--- BEGIN EXCERPTED DATA ---

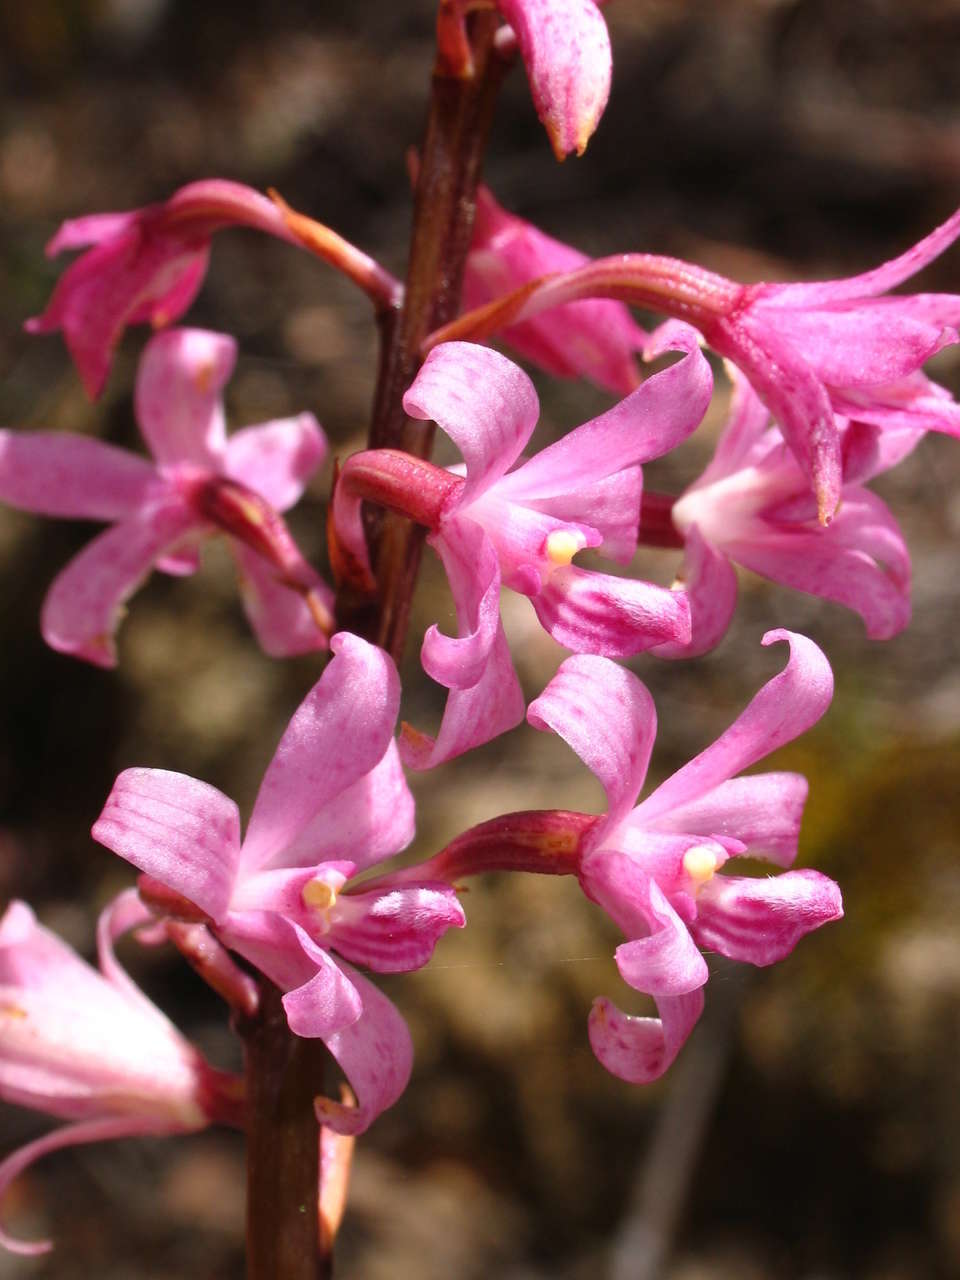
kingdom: Plantae
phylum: Tracheophyta
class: Liliopsida
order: Asparagales
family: Orchidaceae
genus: Dipodium
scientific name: Dipodium roseum
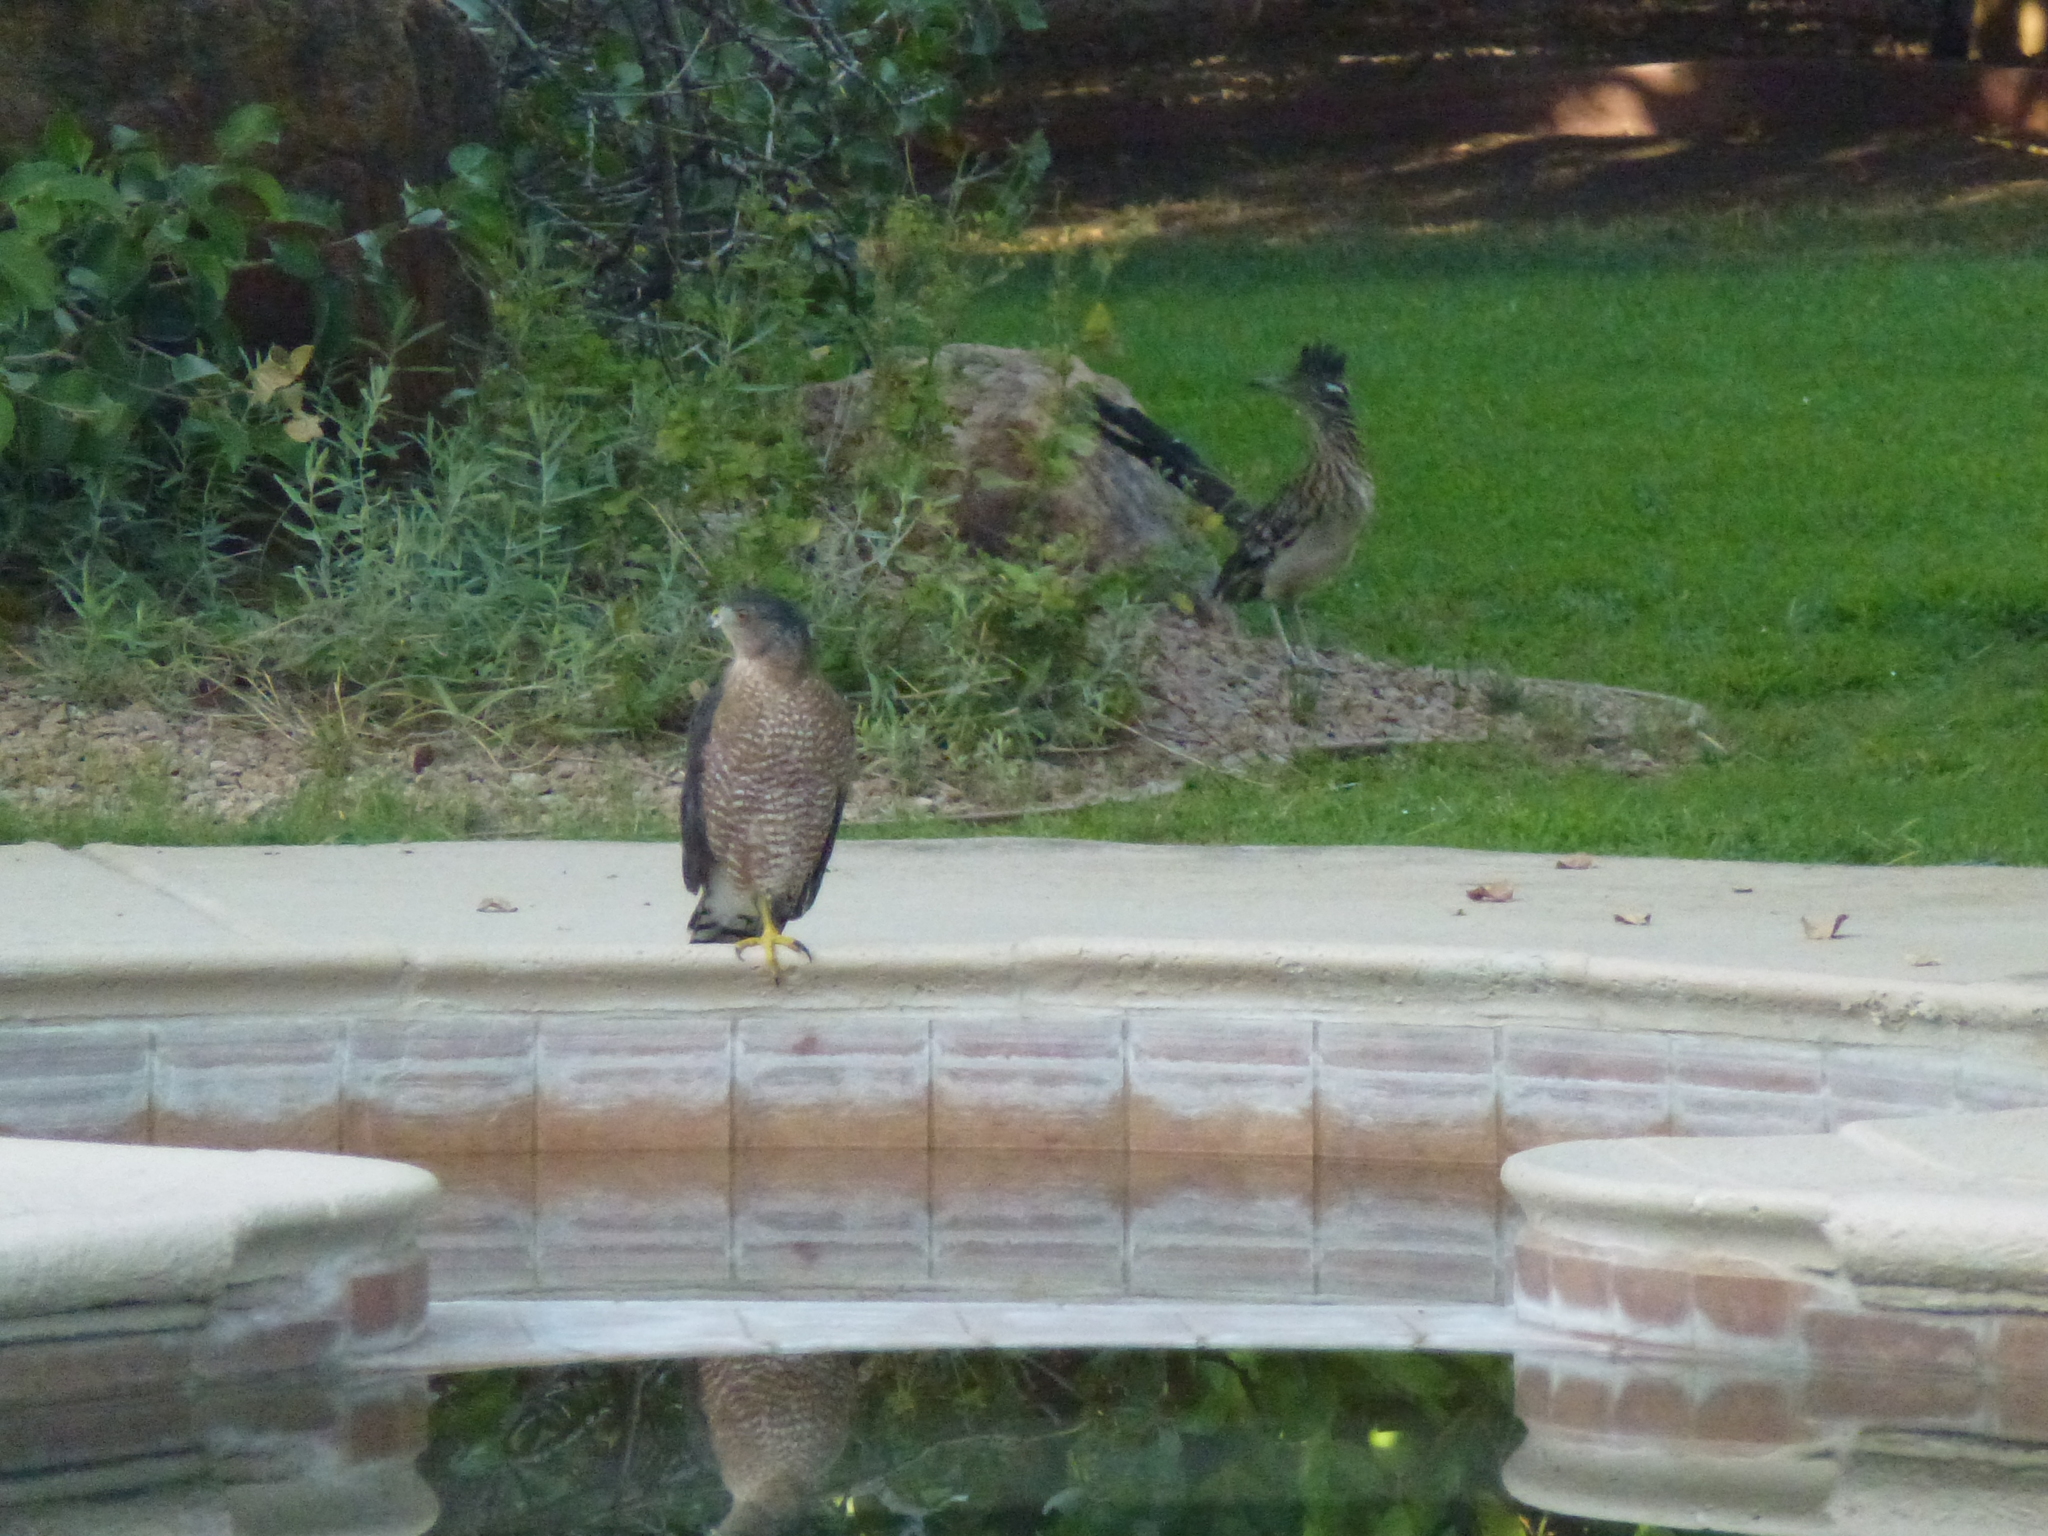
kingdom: Animalia
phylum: Chordata
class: Aves
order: Cuculiformes
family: Cuculidae
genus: Geococcyx
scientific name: Geococcyx californianus
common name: Greater roadrunner
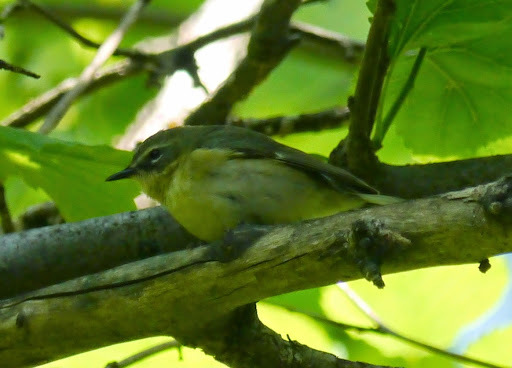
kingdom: Animalia
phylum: Chordata
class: Aves
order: Passeriformes
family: Parulidae
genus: Setophaga
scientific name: Setophaga caerulescens
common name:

--- END EXCERPTED DATA ---

◆ WHAT YOU NEED TO DO
Please arrange the text lines of all three items above as one numbered list, leaving out blank lines and the pictures.

◆ ANSWER TO THE TASK
1. kingdom: Plantae
2. phylum: Tracheophyta
3. class: Liliopsida
4. order: Asparagales
5. family: Orchidaceae
6. genus: Dipodium
7. scientific name: Dipodium roseum
8. kingdom: Animalia
9. phylum: Chordata
10. class: Aves
11. order: Cuculiformes
12. family: Cuculidae
13. genus: Geococcyx
14. scientific name: Geococcyx californianus
15. common name: Greater roadrunner
16. kingdom: Animalia
17. phylum: Chordata
18. class: Aves
19. order: Passeriformes
20. family: Parulidae
21. genus: Setophaga
22. scientific name: Setophaga caerulescens
23. common name:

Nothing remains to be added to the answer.